Gentile utente,
Il principale di questa settimana:
Situazione del mercato
I mercati delle criptovalute hanno vissuto una delle settimane più volatili degli ultimi tempi.
Il 6 febbraio, durante le sessioni di trading asiatiche, il prezzo del bitcoin (BTC) è sceso a $60,000, il che ha rappresentato la più significativa caduta in un giorno dal crollo di FTX. Successivamente, il BTC è aumentato bruscamente fino a $70,000. Da ottobre, quando il prezzo ha raggiunto un picco di $126,000, il BTC ha perso oltre il 50% del suo valore.

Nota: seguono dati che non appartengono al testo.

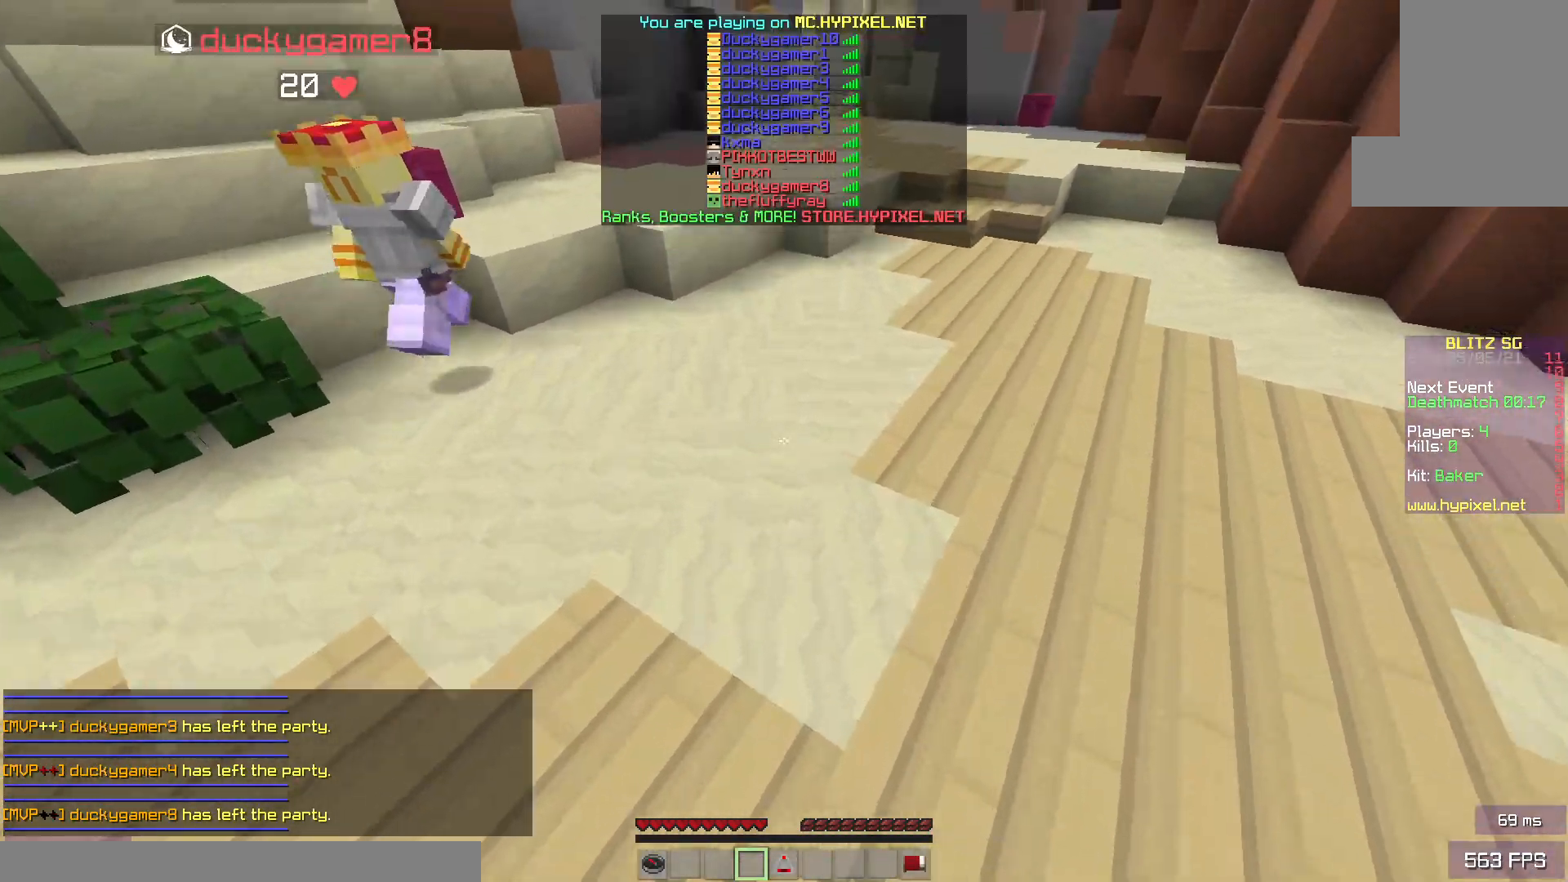
{"keys": ["space", "w"], "mouse": [], "events": [[367, "space", "down"]]}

Ethereum (ETH) ha ripetuto questo movimento, scendendo da circa $2,400 a quasi $1,750, per poi risalire a $2,000.
L'indice di paura e avidità nel settore delle criptovalute è attualmente a 10 (paura estrema) — un livello storicamente associato a situazioni di capitolazione.
La volatilità rimane alta e la formazione dei prezzi continua.
Cosa ha influenzato i prezzi
Un cascata di liquidazioni e chiusura di prestiti. Il brusco calo del prezzo del bitcoin del 14% in un giorno ha provocato un'ampia ondata di liquidazioni, simile ai crolli dei cicli precedenti. L'aumento della percentuale di fondi presi in prestito all'inizio del ciclo ha accentuato la dinamica al ribasso, prima che la chiusura delle posizioni ribassiste portasse a un recupero.